00:04Mais justement, il est dans l'état actuel où il a été abandonné par tout simplement les différents gouvernants,
00:11par nos parlementaires, par l'élite politique qui a abandonné le pays parce qu'ils sont dans le déni.
00:16Parce que depuis 40 ans, on est dans le laxisme, on est dans l'excuse sociale, etc.
00:21Et on est dans une situation aujourd'hui où non seulement il y avait ces quartiers il y a 40 ans
00:25qui étaient gangrénés par cette délinquance, lesquels on a répondu par des dispositifs,
00:30extrêmement généreux, extrêmement généreux, tellement généreux qu'ils ont discriminé la ruralité.
00:36Et aujourd'hui, effectivement, tout le pays est gangréné par cette délinquance et cette violence.
00:42Et nos policiers qui ont les missions premières de sécurité et de protection ont aussi été désarmés.

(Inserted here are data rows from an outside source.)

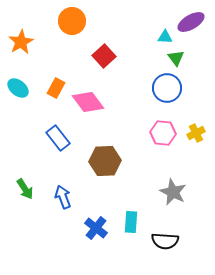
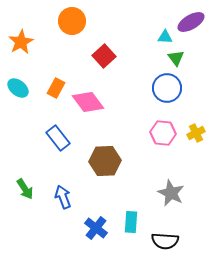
gray star: moved 2 px left, 1 px down
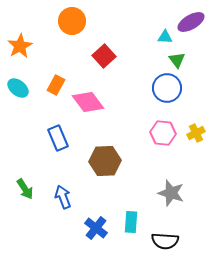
orange star: moved 1 px left, 4 px down
green triangle: moved 1 px right, 2 px down
orange rectangle: moved 3 px up
blue rectangle: rotated 15 degrees clockwise
gray star: rotated 8 degrees counterclockwise
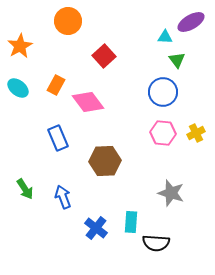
orange circle: moved 4 px left
blue circle: moved 4 px left, 4 px down
black semicircle: moved 9 px left, 2 px down
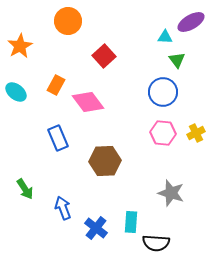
cyan ellipse: moved 2 px left, 4 px down
blue arrow: moved 11 px down
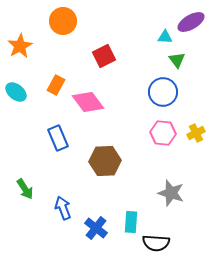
orange circle: moved 5 px left
red square: rotated 15 degrees clockwise
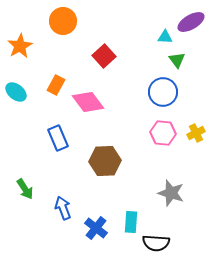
red square: rotated 15 degrees counterclockwise
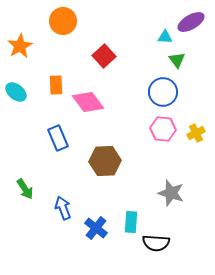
orange rectangle: rotated 30 degrees counterclockwise
pink hexagon: moved 4 px up
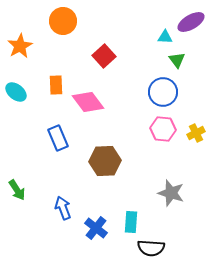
green arrow: moved 8 px left, 1 px down
black semicircle: moved 5 px left, 5 px down
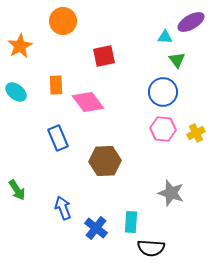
red square: rotated 30 degrees clockwise
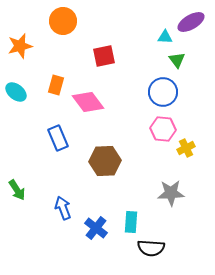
orange star: rotated 15 degrees clockwise
orange rectangle: rotated 18 degrees clockwise
yellow cross: moved 10 px left, 15 px down
gray star: rotated 20 degrees counterclockwise
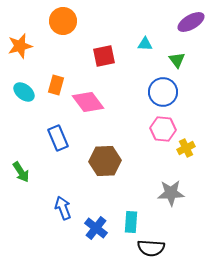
cyan triangle: moved 20 px left, 7 px down
cyan ellipse: moved 8 px right
green arrow: moved 4 px right, 18 px up
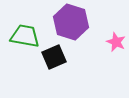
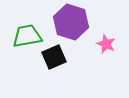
green trapezoid: moved 2 px right; rotated 20 degrees counterclockwise
pink star: moved 10 px left, 2 px down
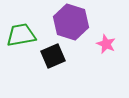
green trapezoid: moved 6 px left, 1 px up
black square: moved 1 px left, 1 px up
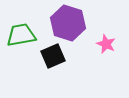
purple hexagon: moved 3 px left, 1 px down
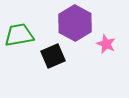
purple hexagon: moved 7 px right; rotated 12 degrees clockwise
green trapezoid: moved 2 px left
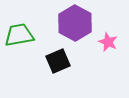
pink star: moved 2 px right, 2 px up
black square: moved 5 px right, 5 px down
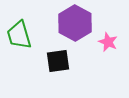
green trapezoid: rotated 96 degrees counterclockwise
black square: rotated 15 degrees clockwise
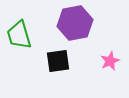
purple hexagon: rotated 20 degrees clockwise
pink star: moved 2 px right, 19 px down; rotated 24 degrees clockwise
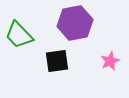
green trapezoid: rotated 28 degrees counterclockwise
black square: moved 1 px left
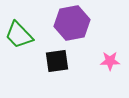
purple hexagon: moved 3 px left
pink star: rotated 24 degrees clockwise
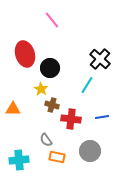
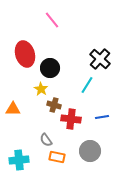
brown cross: moved 2 px right
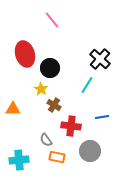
brown cross: rotated 16 degrees clockwise
red cross: moved 7 px down
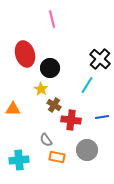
pink line: moved 1 px up; rotated 24 degrees clockwise
red cross: moved 6 px up
gray circle: moved 3 px left, 1 px up
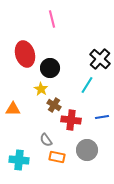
cyan cross: rotated 12 degrees clockwise
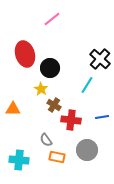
pink line: rotated 66 degrees clockwise
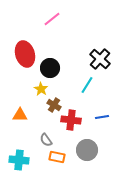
orange triangle: moved 7 px right, 6 px down
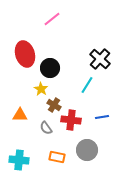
gray semicircle: moved 12 px up
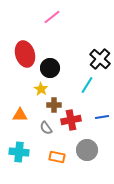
pink line: moved 2 px up
brown cross: rotated 32 degrees counterclockwise
red cross: rotated 18 degrees counterclockwise
cyan cross: moved 8 px up
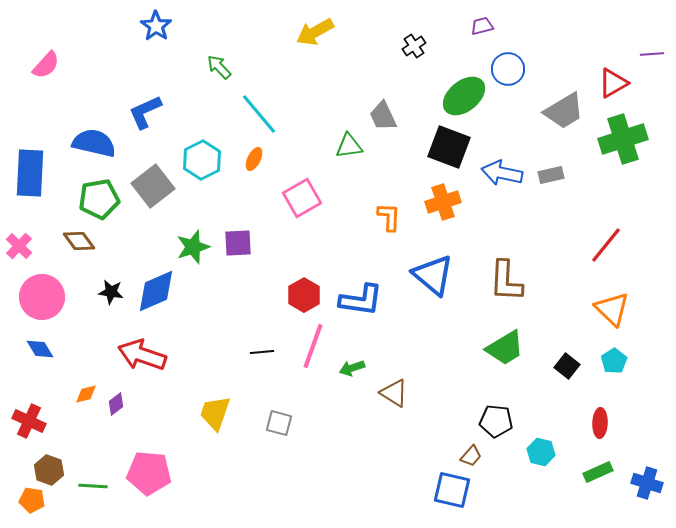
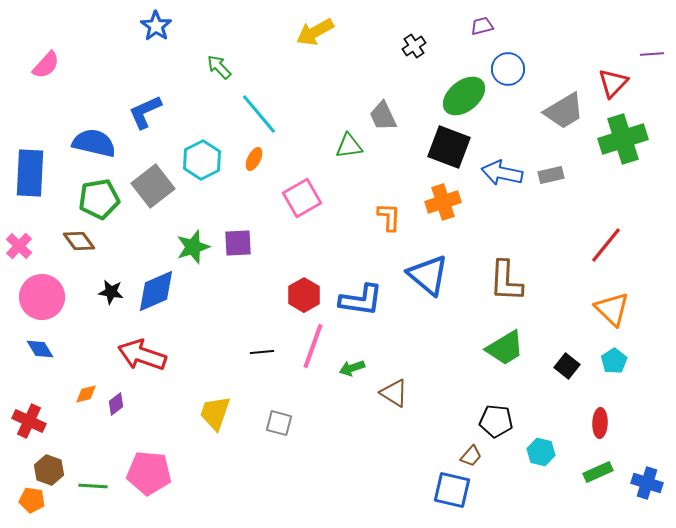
red triangle at (613, 83): rotated 16 degrees counterclockwise
blue triangle at (433, 275): moved 5 px left
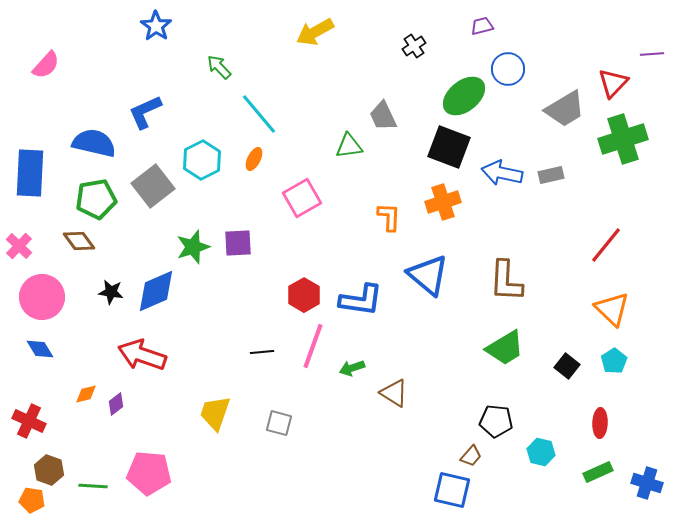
gray trapezoid at (564, 111): moved 1 px right, 2 px up
green pentagon at (99, 199): moved 3 px left
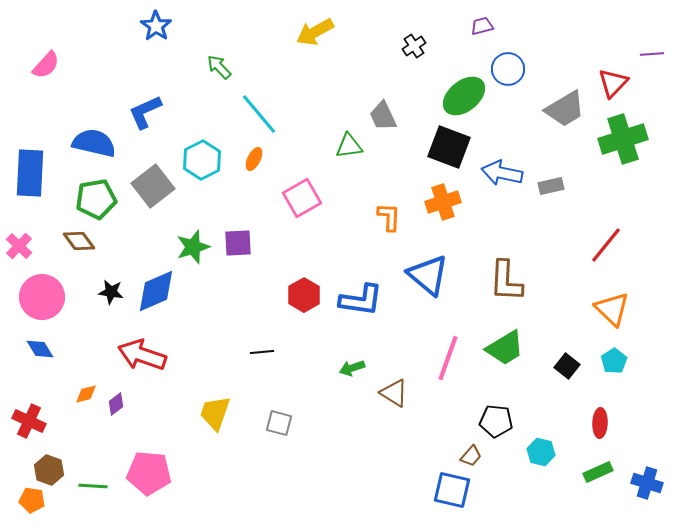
gray rectangle at (551, 175): moved 11 px down
pink line at (313, 346): moved 135 px right, 12 px down
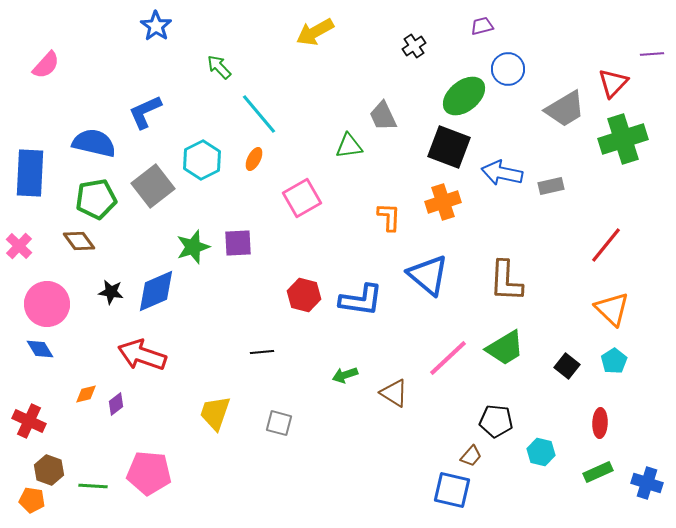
red hexagon at (304, 295): rotated 16 degrees counterclockwise
pink circle at (42, 297): moved 5 px right, 7 px down
pink line at (448, 358): rotated 27 degrees clockwise
green arrow at (352, 368): moved 7 px left, 7 px down
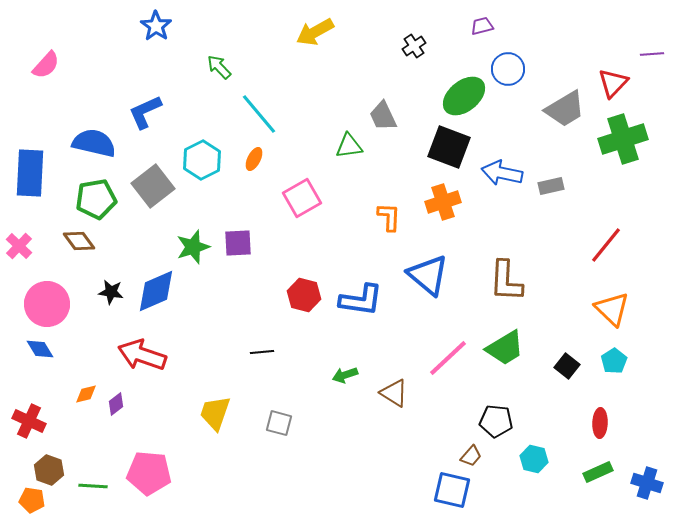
cyan hexagon at (541, 452): moved 7 px left, 7 px down
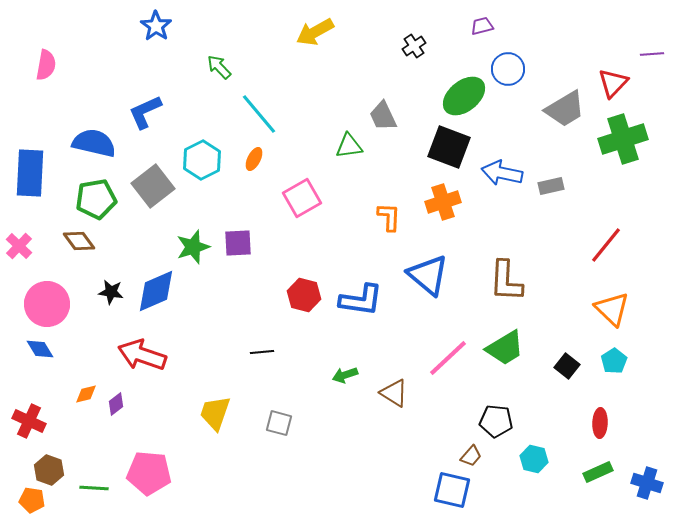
pink semicircle at (46, 65): rotated 32 degrees counterclockwise
green line at (93, 486): moved 1 px right, 2 px down
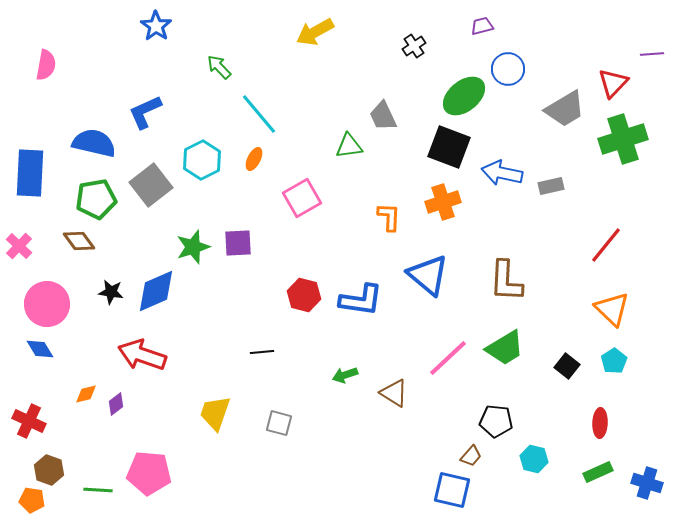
gray square at (153, 186): moved 2 px left, 1 px up
green line at (94, 488): moved 4 px right, 2 px down
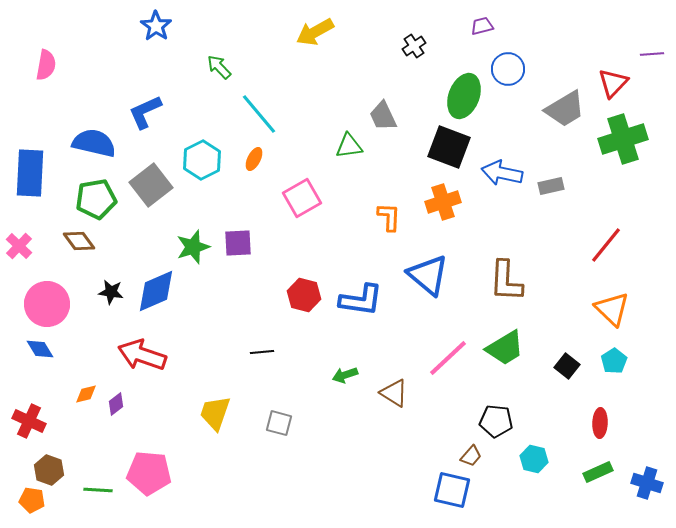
green ellipse at (464, 96): rotated 30 degrees counterclockwise
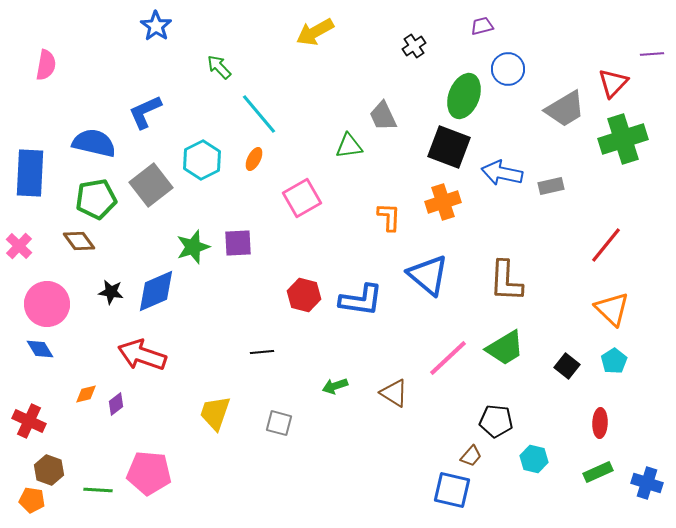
green arrow at (345, 375): moved 10 px left, 11 px down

00:48Aujourd'hui, c'est ça l'état de notre pays, c'est que les fameux états de droit qui amènent la civilisation,
00:53c'est qu'à un moment, on transfère notre sécurité et notre protection à un état, le fameux état de droit,
00:58qui a pour mission la sécurité et la protection des citoyens que nous sommes.
01:03Nos policiers ne sont plus en capacité.
01:05Et c'est tellement triste ce qu'a dit lui, c'est de dire qu'à un moment, nos policiers, on devra aussi les protéger.
01:11Comme aujourd'hui, on protège nos ambulanciers, nos pompiers, les travailleurs sociaux qui ne peuvent plus aller dans les quartiers
01:17s'ils ne montrent pas de pâte blanche.
01:19Même les infirmières, vous savez, j'ai une infirmière qui dernièrement a dû montrer son sac à des délinquants
01:24pour pouvoir rentrer dans, aller soigner un habitant.